While we can only speculate why there is a greater preference for restricted stock rather than performance shares, there are a couple possibilities. First, performance shares often vest based on achieving operational metrics. The argument may be that future operational performance is a function of what is acquired and this can be hard to pin down even if it is measured on a relative basis. Second, while median stock ownership for mega-acquirer CEOs is similar to other regionals, it is more than twice that of regional CEOs at the 75th percentile. There may be a strong desire by some of the mega-acquirers to ensure that the CEO has meaningful share ownership and is willing to achieve this through time-based vesting. In our experience, actual share ownership is what drives behavioral shifts and creates shareholder alignment.

Considerations
These pay differences are subtle. However, when you combine strategy, financial results, and pay practices together, the implications provide for compelling discussion in the boardroom.

Has the use of discretion in incentive plans gone too far? Discretionary components are inappropriately used if they are a way of explaining away poor performance on the defined metrics. Discretion is best used when it is a qualitative assessment of non-financial results or where it is difficult to determine financial outcomes due to acquisition or other factors. Establishing what will be evaluated qualitatively at the beginning of the year, rather than at year-end also fosters discipline in using appropriate discretion.

If there aren’t meaningful differences in CEO compensation values, are you getting what you are paying for? Holding CEOs and their executive teams accountable for strategy deployment and financial results is a primary board responsibility. Open and honest feedback coupled with active oversight can ensure the bank is getting value from its compensation dollars.

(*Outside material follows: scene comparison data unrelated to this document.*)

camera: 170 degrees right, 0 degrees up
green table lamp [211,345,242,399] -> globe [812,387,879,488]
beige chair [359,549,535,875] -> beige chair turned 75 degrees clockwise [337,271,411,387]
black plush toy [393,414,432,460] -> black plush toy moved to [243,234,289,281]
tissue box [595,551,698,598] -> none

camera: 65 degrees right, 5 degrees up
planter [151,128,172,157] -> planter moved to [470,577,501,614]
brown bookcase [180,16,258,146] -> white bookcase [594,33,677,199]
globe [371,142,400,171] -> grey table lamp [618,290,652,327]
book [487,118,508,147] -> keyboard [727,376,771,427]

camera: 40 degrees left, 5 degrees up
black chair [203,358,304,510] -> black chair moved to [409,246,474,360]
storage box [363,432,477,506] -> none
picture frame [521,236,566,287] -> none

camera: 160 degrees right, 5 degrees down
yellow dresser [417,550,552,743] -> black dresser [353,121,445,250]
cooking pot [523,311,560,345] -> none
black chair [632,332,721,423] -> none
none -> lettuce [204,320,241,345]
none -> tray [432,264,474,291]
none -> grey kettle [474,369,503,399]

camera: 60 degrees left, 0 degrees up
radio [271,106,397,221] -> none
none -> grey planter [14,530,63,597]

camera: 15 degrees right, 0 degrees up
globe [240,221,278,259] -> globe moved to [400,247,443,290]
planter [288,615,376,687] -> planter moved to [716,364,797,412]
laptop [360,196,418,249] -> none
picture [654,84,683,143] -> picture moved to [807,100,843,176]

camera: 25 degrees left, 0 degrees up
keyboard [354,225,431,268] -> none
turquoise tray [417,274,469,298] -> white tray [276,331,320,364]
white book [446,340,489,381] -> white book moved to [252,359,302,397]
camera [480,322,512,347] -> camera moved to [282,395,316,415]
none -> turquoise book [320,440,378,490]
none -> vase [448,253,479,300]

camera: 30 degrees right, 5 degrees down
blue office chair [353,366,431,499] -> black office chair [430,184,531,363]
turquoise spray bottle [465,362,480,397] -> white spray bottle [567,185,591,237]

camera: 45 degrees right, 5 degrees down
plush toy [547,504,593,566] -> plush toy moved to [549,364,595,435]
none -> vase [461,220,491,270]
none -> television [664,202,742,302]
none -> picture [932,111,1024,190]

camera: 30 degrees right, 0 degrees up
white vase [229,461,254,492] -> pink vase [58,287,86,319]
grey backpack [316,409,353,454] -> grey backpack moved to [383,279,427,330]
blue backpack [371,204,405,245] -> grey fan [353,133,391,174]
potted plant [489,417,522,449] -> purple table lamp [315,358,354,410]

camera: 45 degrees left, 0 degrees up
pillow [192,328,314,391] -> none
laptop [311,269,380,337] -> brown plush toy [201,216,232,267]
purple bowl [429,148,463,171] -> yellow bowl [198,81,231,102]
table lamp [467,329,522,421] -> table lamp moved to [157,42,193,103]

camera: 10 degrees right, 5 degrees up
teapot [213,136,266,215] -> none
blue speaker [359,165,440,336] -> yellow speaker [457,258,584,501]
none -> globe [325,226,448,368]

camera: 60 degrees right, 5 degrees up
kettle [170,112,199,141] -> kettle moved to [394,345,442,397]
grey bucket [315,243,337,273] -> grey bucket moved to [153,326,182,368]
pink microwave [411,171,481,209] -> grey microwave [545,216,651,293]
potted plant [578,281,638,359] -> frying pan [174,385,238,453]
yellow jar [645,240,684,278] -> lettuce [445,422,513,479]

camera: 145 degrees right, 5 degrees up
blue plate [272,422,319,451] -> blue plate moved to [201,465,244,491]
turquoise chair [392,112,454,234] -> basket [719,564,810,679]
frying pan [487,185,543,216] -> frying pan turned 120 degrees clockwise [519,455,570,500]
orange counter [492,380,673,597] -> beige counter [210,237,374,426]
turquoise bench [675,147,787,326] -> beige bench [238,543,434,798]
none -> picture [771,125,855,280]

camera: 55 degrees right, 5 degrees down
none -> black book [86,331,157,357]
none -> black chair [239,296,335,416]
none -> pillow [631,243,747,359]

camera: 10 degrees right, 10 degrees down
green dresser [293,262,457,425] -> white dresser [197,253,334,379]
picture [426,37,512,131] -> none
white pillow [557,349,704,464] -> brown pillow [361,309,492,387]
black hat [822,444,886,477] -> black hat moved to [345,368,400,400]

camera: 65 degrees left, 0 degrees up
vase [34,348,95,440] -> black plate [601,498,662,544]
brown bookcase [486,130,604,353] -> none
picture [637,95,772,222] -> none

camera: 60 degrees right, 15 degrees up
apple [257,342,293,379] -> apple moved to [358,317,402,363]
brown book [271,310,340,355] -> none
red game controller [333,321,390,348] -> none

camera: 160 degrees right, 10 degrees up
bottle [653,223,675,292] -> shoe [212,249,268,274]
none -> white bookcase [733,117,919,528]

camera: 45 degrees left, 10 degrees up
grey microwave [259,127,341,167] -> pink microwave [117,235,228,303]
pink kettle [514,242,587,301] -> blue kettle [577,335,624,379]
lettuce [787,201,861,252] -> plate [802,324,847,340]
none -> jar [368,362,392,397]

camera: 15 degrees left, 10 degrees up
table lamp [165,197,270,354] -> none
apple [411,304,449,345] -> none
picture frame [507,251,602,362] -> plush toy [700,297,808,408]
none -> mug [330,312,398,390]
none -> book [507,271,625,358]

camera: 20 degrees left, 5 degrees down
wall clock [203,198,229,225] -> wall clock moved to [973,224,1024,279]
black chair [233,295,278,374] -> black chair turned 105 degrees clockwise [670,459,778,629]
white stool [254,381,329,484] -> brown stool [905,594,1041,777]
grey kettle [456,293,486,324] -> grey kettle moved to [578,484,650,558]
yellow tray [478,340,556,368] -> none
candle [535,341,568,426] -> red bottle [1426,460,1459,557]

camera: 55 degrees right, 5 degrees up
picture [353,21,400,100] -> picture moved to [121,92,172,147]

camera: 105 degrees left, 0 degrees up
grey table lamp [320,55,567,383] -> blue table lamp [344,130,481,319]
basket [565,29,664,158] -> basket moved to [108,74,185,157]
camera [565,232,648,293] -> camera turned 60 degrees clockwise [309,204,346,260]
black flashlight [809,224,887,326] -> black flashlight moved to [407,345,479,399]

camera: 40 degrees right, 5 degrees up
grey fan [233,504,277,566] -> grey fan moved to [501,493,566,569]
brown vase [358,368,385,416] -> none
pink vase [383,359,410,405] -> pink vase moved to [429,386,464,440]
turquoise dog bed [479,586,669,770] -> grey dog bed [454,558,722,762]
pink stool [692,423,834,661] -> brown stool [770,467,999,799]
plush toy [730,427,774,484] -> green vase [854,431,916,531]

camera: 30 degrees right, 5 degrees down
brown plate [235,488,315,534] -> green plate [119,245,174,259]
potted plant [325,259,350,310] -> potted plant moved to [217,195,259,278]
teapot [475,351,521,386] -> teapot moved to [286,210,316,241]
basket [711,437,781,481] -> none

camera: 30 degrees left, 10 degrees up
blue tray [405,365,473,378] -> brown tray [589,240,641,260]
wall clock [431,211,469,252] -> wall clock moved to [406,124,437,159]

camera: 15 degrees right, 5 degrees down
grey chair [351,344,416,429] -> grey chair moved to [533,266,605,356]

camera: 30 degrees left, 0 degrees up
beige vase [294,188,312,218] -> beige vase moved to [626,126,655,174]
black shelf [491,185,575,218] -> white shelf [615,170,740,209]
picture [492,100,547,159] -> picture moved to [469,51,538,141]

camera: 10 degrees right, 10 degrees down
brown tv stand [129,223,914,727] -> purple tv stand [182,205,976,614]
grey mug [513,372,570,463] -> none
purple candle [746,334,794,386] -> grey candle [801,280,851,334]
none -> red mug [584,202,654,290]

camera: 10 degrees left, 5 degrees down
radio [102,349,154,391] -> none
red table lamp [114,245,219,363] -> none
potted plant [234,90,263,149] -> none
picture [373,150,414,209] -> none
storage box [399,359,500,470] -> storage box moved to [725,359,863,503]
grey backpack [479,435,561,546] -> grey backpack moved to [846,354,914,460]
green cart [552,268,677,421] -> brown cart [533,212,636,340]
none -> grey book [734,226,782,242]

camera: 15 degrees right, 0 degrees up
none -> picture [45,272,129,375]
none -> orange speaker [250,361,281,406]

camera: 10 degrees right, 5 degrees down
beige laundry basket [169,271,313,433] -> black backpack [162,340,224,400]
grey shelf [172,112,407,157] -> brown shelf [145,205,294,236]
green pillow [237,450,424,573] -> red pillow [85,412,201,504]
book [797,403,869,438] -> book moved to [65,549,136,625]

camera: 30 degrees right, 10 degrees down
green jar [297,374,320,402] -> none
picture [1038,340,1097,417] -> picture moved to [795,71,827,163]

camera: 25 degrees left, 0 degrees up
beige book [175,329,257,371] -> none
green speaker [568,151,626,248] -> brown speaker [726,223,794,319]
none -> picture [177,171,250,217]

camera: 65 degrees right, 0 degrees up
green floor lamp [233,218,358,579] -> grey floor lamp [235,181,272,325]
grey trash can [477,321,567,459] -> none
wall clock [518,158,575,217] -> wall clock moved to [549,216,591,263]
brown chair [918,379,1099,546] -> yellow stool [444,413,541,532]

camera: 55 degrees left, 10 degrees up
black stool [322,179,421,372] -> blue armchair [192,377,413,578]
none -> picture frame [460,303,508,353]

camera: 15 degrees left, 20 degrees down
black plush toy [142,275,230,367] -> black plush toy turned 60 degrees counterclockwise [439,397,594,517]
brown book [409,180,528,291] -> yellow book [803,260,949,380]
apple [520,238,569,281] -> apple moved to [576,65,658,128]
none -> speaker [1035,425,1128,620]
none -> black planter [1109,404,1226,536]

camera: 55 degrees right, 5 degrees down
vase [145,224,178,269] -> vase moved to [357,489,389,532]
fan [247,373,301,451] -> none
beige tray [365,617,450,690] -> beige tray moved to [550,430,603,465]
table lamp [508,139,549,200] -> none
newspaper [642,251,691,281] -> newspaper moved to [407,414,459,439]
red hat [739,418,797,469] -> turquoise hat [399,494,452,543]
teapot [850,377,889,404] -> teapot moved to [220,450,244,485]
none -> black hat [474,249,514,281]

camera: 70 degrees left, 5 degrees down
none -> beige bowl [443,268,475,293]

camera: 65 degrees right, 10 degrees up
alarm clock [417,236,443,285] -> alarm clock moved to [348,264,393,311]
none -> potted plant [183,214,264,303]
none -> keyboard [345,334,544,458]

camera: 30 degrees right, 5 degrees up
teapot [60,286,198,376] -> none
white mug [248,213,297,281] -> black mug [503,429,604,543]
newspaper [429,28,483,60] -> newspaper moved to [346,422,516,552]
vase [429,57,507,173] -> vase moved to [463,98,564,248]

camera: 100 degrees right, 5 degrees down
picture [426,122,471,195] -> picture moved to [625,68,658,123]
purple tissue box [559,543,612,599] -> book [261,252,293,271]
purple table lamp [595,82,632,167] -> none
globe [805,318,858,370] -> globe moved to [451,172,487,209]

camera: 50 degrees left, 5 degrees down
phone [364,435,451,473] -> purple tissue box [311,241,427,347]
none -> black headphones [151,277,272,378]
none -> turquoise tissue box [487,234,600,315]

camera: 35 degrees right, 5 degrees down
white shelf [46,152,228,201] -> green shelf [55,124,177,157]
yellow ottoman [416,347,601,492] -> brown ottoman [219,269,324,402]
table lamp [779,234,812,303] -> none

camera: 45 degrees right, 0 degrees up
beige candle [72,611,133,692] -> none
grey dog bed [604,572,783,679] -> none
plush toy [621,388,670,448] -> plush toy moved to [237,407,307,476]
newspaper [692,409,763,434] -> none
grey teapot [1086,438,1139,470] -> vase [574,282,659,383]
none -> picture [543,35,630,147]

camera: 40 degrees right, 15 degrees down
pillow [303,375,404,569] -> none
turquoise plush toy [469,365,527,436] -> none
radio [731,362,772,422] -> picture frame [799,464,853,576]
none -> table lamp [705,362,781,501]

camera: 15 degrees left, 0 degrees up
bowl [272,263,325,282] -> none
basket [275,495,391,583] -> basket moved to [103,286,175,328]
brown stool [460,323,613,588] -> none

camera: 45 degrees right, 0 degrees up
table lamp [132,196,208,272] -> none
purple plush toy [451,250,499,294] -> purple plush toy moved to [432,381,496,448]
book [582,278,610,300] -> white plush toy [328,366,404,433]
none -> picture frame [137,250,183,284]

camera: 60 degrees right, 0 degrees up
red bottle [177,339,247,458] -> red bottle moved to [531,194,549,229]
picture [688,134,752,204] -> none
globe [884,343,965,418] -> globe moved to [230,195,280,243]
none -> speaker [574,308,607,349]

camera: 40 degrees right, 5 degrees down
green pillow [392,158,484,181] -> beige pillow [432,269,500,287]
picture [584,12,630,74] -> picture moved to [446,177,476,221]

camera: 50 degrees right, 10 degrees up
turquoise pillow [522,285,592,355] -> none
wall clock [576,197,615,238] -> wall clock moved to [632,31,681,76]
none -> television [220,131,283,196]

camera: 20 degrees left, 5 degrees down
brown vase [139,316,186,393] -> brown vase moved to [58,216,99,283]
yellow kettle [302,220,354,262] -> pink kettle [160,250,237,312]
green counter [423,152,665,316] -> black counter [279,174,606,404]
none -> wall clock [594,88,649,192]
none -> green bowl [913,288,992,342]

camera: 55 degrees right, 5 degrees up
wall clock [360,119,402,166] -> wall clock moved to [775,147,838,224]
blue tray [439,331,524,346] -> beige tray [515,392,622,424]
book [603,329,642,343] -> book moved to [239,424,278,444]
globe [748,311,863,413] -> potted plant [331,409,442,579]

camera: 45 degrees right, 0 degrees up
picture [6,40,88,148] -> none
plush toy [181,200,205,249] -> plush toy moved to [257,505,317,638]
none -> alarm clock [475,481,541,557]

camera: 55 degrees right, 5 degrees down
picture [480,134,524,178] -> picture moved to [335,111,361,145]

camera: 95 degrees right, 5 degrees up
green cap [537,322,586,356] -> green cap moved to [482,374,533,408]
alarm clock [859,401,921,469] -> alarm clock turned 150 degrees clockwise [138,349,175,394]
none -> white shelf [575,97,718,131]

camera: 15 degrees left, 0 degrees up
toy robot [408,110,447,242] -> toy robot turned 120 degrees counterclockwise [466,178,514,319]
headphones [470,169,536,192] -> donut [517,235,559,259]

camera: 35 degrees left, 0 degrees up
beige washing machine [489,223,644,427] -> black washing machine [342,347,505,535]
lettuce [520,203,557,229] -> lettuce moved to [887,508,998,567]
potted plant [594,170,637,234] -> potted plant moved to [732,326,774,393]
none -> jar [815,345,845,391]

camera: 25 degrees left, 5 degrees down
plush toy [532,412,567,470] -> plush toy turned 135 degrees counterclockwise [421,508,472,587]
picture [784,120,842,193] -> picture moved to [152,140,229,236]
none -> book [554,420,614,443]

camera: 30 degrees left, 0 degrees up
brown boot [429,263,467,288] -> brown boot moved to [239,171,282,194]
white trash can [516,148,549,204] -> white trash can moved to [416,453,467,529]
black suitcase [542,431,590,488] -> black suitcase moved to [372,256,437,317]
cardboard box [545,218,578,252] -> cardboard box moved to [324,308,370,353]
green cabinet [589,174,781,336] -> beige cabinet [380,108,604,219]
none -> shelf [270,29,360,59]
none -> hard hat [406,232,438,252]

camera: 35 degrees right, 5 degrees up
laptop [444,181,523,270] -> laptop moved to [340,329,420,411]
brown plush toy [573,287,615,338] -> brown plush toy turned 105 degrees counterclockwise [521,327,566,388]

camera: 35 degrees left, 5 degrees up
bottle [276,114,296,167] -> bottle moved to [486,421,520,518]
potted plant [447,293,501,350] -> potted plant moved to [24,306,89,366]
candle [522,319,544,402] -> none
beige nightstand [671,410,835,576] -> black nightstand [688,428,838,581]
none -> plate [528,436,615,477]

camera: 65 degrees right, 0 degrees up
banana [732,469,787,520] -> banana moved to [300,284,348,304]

Are you evaluating the CEO on the right things? Simply focusing the CEO’s evaluation on whether the bank made its numbers that year is insufficient. A more holistic view of the role using seven characteristics should be considered:

  1. Strategy and Vision
  2. Leadership
  3. Innovation/Technology
  4. Operating Metrics
  5. Risk Management
  6. People Management
  7. External Relationships

Conclusion
Compared to both smaller and larger banking organizations, regional banks have enjoyed relatively strong performance despite a challenging operating environment—and mega-acquirer performance has been even stronger. Has executive pay design played a role in the success of mega-acquirers? The differences in design are small, but potentially impactful—a tighter link to performance, a stronger focus on operational effectiveness, and for some, a higher level of long-term equity ownership.